**Work instructions**
Start at the line in the entries below that contains "their history online?", stop at the line that contains "a super model?", and output exactly the lines in that span, both ends included.

(Dataset extract begins)

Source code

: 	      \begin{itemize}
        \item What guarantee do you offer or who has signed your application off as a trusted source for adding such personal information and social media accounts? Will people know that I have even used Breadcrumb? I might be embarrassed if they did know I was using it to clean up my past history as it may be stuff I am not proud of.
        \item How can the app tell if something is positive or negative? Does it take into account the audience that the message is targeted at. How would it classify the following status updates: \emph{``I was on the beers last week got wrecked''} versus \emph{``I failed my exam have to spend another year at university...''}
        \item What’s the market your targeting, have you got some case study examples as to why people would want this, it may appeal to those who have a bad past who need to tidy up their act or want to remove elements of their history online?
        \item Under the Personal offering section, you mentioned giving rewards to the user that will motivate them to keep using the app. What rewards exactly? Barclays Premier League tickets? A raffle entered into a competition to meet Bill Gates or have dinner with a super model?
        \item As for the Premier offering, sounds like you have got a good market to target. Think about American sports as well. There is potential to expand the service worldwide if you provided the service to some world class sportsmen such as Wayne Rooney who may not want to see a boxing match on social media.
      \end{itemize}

(Dataset extract ends)

**Expected output**
        \item What’s the market your targeting, have you got some case study examples as to why people would want this, it may appeal to those who have a bad past who need to tidy up their act or want to remove elements of their history online?
        \item Under the Personal offering section, you mentioned giving rewards to the user that will motivate them to keep using the app. What rewards exactly? Barclays Premier League tickets? A raffle entered into a competition to meet Bill Gates or have dinner with a super model?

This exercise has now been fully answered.